### [Work instructions]
Reproduce the lines below verbatim, starting at the line that contains "We can prevent" and ending at the line that contains "1. **Introduce a", with both of those lines included and nothing else.

### [The input]

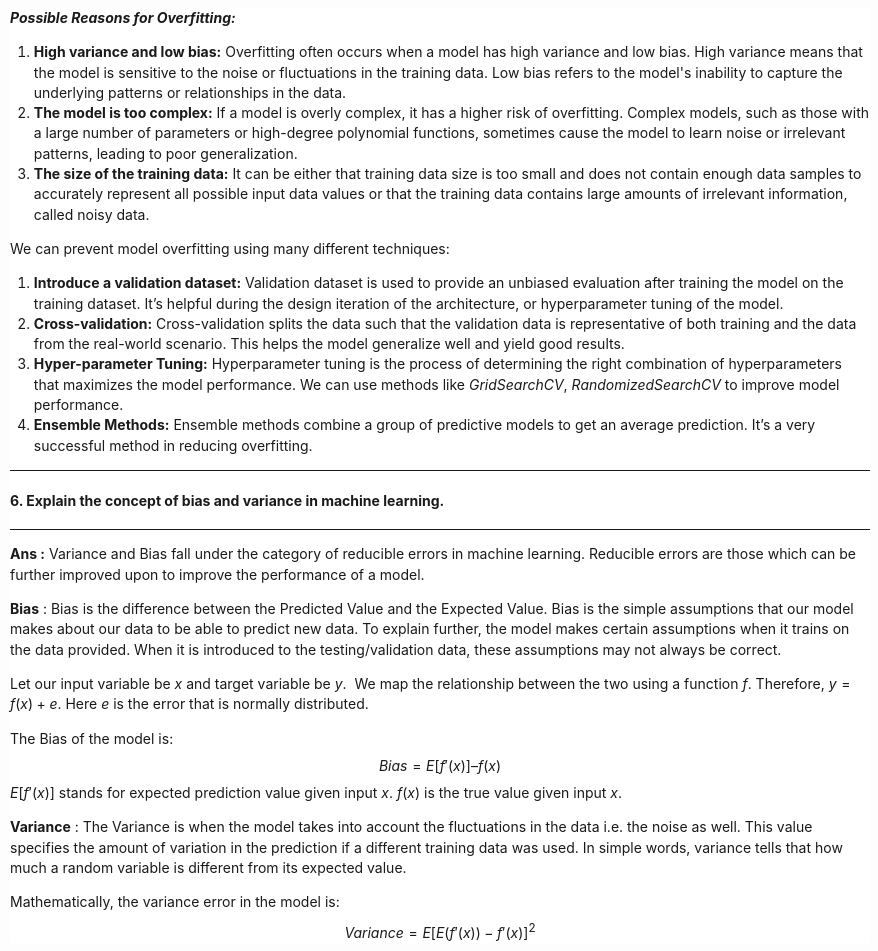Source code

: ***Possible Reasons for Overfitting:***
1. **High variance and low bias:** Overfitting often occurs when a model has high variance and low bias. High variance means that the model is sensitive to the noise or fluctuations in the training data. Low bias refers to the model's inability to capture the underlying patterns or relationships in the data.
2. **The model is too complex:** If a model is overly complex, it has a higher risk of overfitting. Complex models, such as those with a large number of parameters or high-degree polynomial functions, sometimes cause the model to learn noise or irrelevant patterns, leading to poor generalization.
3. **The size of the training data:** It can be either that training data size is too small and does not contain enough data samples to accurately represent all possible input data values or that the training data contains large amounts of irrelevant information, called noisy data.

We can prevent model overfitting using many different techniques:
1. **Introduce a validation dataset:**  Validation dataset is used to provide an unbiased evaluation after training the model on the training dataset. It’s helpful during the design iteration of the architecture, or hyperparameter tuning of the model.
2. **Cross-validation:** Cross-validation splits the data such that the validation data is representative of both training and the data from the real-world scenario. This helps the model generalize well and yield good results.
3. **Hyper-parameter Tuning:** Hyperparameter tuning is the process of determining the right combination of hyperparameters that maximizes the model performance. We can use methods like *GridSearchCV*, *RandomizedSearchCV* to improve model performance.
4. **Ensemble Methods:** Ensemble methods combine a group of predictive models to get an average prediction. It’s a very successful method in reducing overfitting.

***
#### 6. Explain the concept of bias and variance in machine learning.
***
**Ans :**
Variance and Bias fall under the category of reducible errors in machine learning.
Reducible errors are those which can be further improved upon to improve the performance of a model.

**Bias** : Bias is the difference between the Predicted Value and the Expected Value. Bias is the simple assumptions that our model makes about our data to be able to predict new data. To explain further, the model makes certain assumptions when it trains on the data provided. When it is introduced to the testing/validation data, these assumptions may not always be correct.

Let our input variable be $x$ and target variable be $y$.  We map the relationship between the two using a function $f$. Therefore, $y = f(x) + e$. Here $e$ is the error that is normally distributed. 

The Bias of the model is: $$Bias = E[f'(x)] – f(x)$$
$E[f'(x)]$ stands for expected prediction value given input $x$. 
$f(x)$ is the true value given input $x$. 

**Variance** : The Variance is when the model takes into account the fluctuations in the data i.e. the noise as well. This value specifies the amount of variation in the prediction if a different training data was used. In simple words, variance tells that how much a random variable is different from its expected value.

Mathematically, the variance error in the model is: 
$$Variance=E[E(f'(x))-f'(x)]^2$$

...

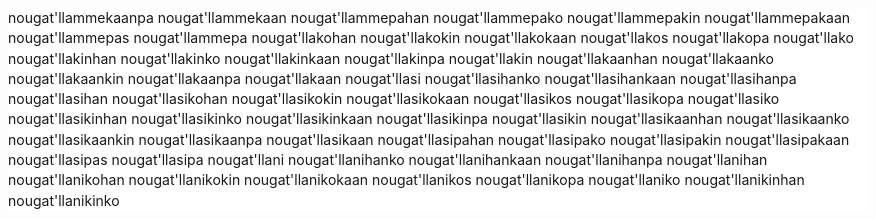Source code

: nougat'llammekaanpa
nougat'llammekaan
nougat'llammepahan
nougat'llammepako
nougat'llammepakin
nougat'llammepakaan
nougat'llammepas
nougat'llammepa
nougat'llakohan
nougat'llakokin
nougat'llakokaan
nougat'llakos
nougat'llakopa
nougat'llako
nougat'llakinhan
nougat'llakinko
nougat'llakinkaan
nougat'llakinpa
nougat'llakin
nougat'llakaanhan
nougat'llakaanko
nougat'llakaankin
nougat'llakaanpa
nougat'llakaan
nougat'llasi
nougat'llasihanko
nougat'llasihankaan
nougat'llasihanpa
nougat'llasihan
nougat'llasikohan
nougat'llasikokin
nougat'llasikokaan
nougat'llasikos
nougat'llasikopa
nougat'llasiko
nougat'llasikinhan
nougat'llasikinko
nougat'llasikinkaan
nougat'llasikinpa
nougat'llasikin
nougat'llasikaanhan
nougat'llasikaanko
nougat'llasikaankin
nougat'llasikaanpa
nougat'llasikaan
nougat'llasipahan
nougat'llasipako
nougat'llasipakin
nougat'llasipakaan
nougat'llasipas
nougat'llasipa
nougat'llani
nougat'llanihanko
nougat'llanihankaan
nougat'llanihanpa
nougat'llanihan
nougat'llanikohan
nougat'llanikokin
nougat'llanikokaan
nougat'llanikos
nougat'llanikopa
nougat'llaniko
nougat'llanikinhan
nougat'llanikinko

### [Task response]
We can prevent model overfitting using many different techniques:
1. **Introduce a validation dataset:**  Validation dataset is used to provide an unbiased evaluation after training the model on the training dataset. It’s helpful during the design iteration of the architecture, or hyperparameter tuning of the model.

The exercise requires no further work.